I go to the door, unsure how to present myself, her only child, naked from the waist up, hatchet at her side, filthy, bloodied, carrying her own body parts. I squeeze my fingers. They have gone cold; the blood tacky.
I am 9. I do not have the words for this. I cannot explain myself or the mystery of what has occurred; how my blade was untrue, how I have maimed myself for life. Inside I hear: water running, the smell of fresh bread, Mom humming. I step into the kitchen.
“Mom,” I say. “Something happened.”
—Mindy McGinnis is an Edgar Award-winning novelist who writes across multiple genres, including post-apocalyptic, historical, thriller, contemporary, mystery, and fantasy. While her settings may change, you can always count on Mindy’s books to deliver grit, truth, and an unflinching look at humanity and the world around us.
Interview with Mindy McGinnis
What inspired you to write “Something Happened?”

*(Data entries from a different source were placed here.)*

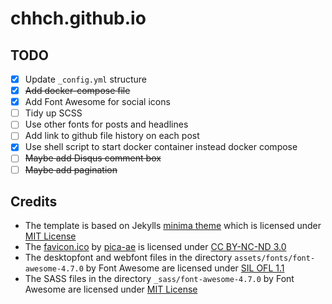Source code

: # chhch.github.io

## TODO

-   [x] Update `_config.yml` structure
-   [x] ~~Add docker-compose file~~
-   [x] Add Font Awesome for social icons
-   [ ] Tidy up SCSS
-   [ ] Use other fonts for posts and headlines
-   [ ] Add link to github file history on each post
-   [x] Use shell script to start docker container instead docker compose
-   [ ] ~~Maybe add Disqus comment box~~
-   [ ] ~~Maybe add pagination~~

## Credits

-   The template is based on Jekylls [minima theme](https://github.com/jekyll/minima) which is licensed under [MIT License](https://github.com/jekyll/minima/blob/master/LICENSE.txt)
-   The [favicon.ico](https://www.iconfinder.com/icons/71619/book_moleskine_notes_pure_icon#size=128) by [pica-ae](https://pica-ae.deviantart.com/) is licensed under [CC BY-NC-ND 3.0](https://creativecommons.org/licenses/by-nc-nd/3.0/)
-    The desktopfont and webfont files in the directory `assets/fonts/font-awesome-4.7.0` by Font Awesome are licensed under [SIL OFL 1.1](http://scripts.sil.org/OFL)
-    The SASS files in the directory `_sass/font-awesome-4.7.0` by Font Awesome are licensed under [MIT License](https://opensource.org/licenses/mit-license.html)
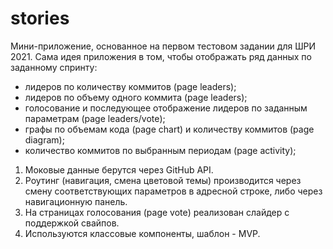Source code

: # stories
Мини-приложение, основанное на первом тестовом задании для ШРИ 2021.
Сама идея приложения в том, чтобы отображать ряд данных по заданному спринту:
- лидеров по количеству коммитов (page leaders);
- лидеров по объему одного коммита (page leaders);
- голосование и последующее отображение лидеров по заданным параметрам (page leaders/vote);
- графы по объемам кода (page chart) и количеству коммитов (page diagram);
- количество коммитов по выбранным периодам (page activity); 

1. Моковые данные берутся через GitHub API.
2. Роутинг (навигация, смена цветовой темы) производится через смену соответствующих параметров в адресной строке, либо через навигационную панель.
3. На страницах голосования (page vote) реализован слайдер с поддержкой свайпов.
4. Используются классовые компоненты, шаблон - MVP.
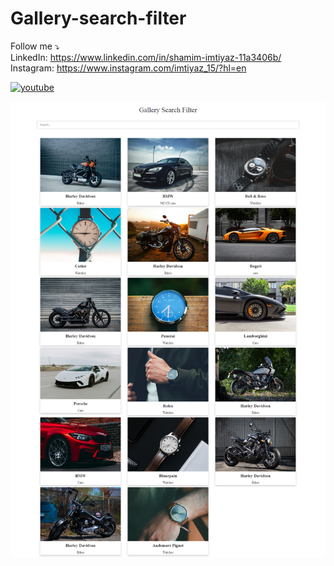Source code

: # Gallery-search-filter

Follow me ⤵️
<br>
LinkedIn: https://www.linkedin.com/in/shamim-imtiyaz-11a3406b/
<br>
Instagram: https://www.instagram.com/imtiyaz_15/?hl=en

[![youtube](youtube.png)](https://www.youtube.com/watch?v=JXl4QgYUi9c)


![](output.png)
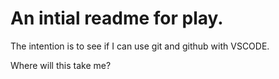 # An intial readme for play.

The intention is to see if I can use git and github with VSCODE.


Where will this take me?
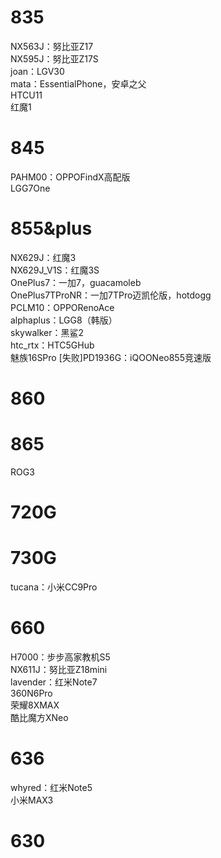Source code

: # 835
NX563J：努比亚Z17  
NX595J：努比亚Z17S  
joan：LGV30  
mata：EssentialPhone，安卓之父  
HTCU11  
红魔1  

# 845
PAHM00：OPPOFindX高配版  
LGG7One  

# 855&plus
NX629J：红魔3  
NX629J_V1S：红魔3S  
OnePlus7：一加7，guacamoleb  
OnePlus7TProNR：一加7TPro迈凯伦版，hotdogg  
PCLM10：OPPORenoAce  
alphaplus：LGG8（韩版）  
skywalker：黑鲨2  
htc_rtx：HTC5GHub  
魅族16SPro
[失败]PD1936G：iQOONeo855竞速版  

# 860

# 865
ROG3  

# 720G

# 730G
tucana：小米CC9Pro  

# 660
H7000：步步高家教机S5  
NX611J：努比亚Z18mini  
lavender：红米Note7  
360N6Pro  
荣耀8XMAX  
酷比魔方XNeo  

# 636
whyred：红米Note5  
小米MAX3  

# 630

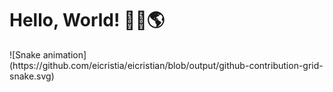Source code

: # Hello, World! 👋🏼🌎 

<div>
![Snake animation](https://github.com/eicristia/eicristian/blob/output/github-contribution-grid-snake.svg)
</div>
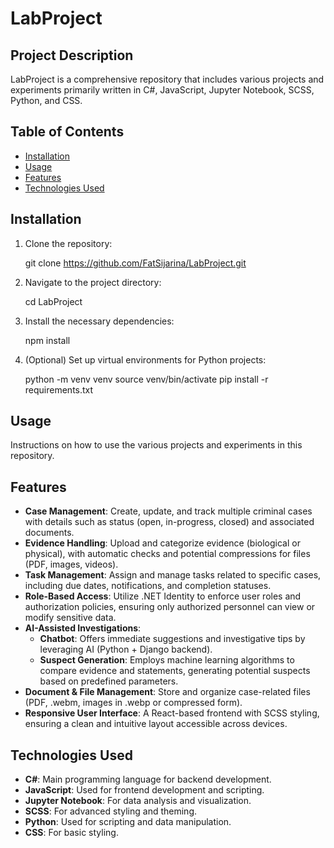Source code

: # LabProject

## Project Description

LabProject is a comprehensive repository that includes various projects and experiments primarily written in C#, JavaScript, Jupyter Notebook, SCSS, Python, and CSS.

## Table of Contents

- [Installation](#installation)
- [Usage](#usage)
- [Features](#features)
- [Technologies Used](#technologies-used)

## Installation

1. Clone the repository:
   
   git clone https://github.com/FatSijarina/LabProject.git
   

2. Navigate to the project directory:
   
   cd LabProject
   

3. Install the necessary dependencies:
   
   npm install
   

4. (Optional) Set up virtual environments for Python projects:
   
   python -m venv venv
   source venv/bin/activate
   pip install -r requirements.txt
   
## Usage

Instructions on how to use the various projects and experiments in this repository.

## Features

- **Case Management**: Create, update, and track multiple criminal cases with details such as status (open, in-progress, closed) and associated documents.
- **Evidence Handling**: Upload and categorize evidence (biological or physical), with automatic checks and potential compressions for files (PDF, images, videos).
- **Task Management**: Assign and manage tasks related to specific cases, including due dates, notifications, and completion statuses.
- **Role-Based Access**: Utilize .NET Identity to enforce user roles and authorization policies, ensuring only authorized personnel can view or modify sensitive data.
- **AI-Assisted Investigations**:  
  - **Chatbot**: Offers immediate suggestions and investigative tips by leveraging AI (Python + Django backend).  
  - **Suspect Generation**: Employs machine learning algorithms to compare evidence and statements, generating potential suspects based on predefined parameters.
- **Document & File Management**: Store and organize case-related files (PDF, .webm, images in .webp or compressed form).
- **Responsive User Interface**: A React-based frontend with SCSS styling, ensuring a clean and intuitive layout accessible across devices.


## Technologies Used

- **C#**: Main programming language for backend development.
- **JavaScript**: Used for frontend development and scripting.
- **Jupyter Notebook**: For data analysis and visualization.
- **SCSS**: For advanced styling and theming.
- **Python**: Used for scripting and data manipulation.
- **CSS**: For basic styling.
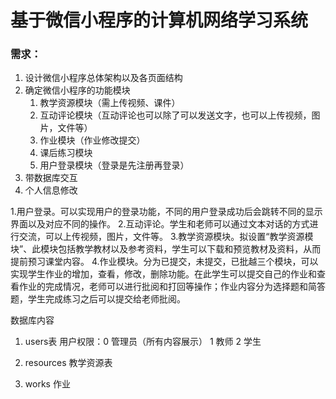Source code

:# 基于微信小程序的计算机网络学习系统

### 需求：

1. 设计微信小程序总体架构以及各页面结构
2. 确定微信小程序的功能模块
   1. 教学资源模块（需上传视频、课件）
   2. 互动评论模块（互动评论也可以除了可以发送文字，也可以上传视频，图片，文件等）
   3. 作业模块（作业修改提交）
   4. 课后练习模块
   5. 用户登录模块（登录是先注册再登录）
3. 带数据库交互
4. 个人信息修改


1.用户登录。可以实现用户的登录功能，不同的用户登录成功后会跳转不同的显示界面以及对应不同的操作。
2.互动评论。学生和老师可以通过文本对话的方式进行交流，可以上传视频，图片，文件等。
3.教学资源模块。拟设置“教学资源模块”、此模块包括教学教材以及参考资料，学生可以下载和预览教材及资料，从而提前预习课堂内容。
4.作业模块。分为已提交，未提交，已批越三个模块，可以实现学生作业的增加，查看，修改，删除功能。在此学生可以提交自己的作业和查看作业的完成情况，老师可以进行批阅和打回等操作；作业内容分为选择题和简答题，学生完成练习之后可以提交给老师批阅。



数据库内容
1. users表
用户权限：0  管理员（所有内容展示）  1 教师     2  学生

2. resources   教学资源表
3. works  作业
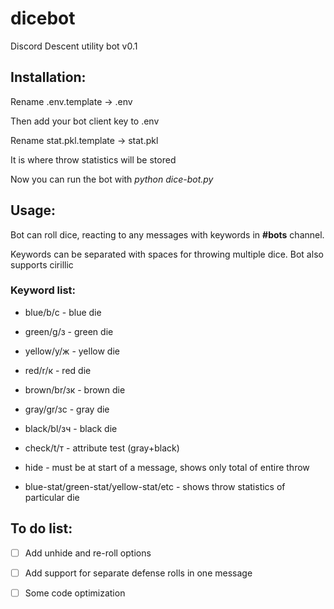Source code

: # dicebot
Discord Descent utility bot v0.1

## Installation:

Rename .env.template -> .env

Then add your bot client key to .env

Rename stat.pkl.template -> stat.pkl

It is where throw statistics will be stored 

Now you can run the bot with *python dice-bot.py*

## Usage:

Bot can roll dice, reacting to any messages with keywords in **#bots** channel. 

Keywords can be separated with spaces for throwing multiple dice. Bot also supports cirillic

### Keyword list:

- blue/b/с - blue die

- green/g/з - green die

- yellow/y/ж - yellow die

- red/r/к - red die

- brown/br/зк - brown die

- gray/gr/зс - gray die

- black/bl/зч - black die

- check/t/т - attribute test (gray+black)

- hide - must be at start of a message, shows only total of entire throw

- blue-stat/green-stat/yellow-stat/etc - shows throw statistics of particular die


## To do list:

- [ ] Add unhide and re-roll options

- [ ] Add support for separate defense rolls in one message

- [ ] Some code optimization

I grew up in a very rural area and still live there. It’s a lifestyle that is easily romanticized, but it also carries a fair amount of danger with it. I spent most of my time in the woods, playing alone, and I often did carry a hatchet with me. As an adult, I think about some of my activities and cringe…like purposefully crossing a flooded stream because I liked how it felt when the current carried me.
What was your writing and revision process like for this story?
It came out fairly quickly, and the tone was exactly what I had wanted right from the beginning. However, with so few words, each one carries a lot of weight. I’d leave it alone for a week or two, return to it and change one or two words. But when you’re working with less than 500, each word carries great importance.
What are some of the challenges and benefits of writing short-short fiction? How does it differ from novel writing?
I think it’s an emotional hurricane for me. I often get one line, or a visual, and try to evoke the gut impact that it brings for me. I’m naturally a tight, concise writer, so I actually enjoy the parameters that encourage me to hone my natural inclination, which is to say a lot by writing very little.
Your fiction spans an impressive variety of genres. How has not staying in one particular authorial “lane” helped your craft and your career?
If I’m being perfectly honest, I doubt it has. I think if I had picked a lane and stuck in it, I might be more successful or well known. I know I’d be easier to market, and my brand would be more defined. I think career-wise it might have been more intelligent to establish myself in one arena. Craft wise, the thought makes me claustrophobic. I read widely, so I write widely.
What’s your best advice for fellow short story writers?
The short story is a form that presents challenges the novel doesn’t. World building, character development and arc, plot…all of the elements you’d have more room for in a novel are constricted to a very small narrative. Flash fiction is an area I excel at, micro-focusing on a single moment and the impact of it. A short story is much more difficult for me. You need more than one moment in a short story, but you need to give equal weight to each and not become involved in a single scene to the detriment of others. It’s a tricky balance, and one I’ve not mastered yet.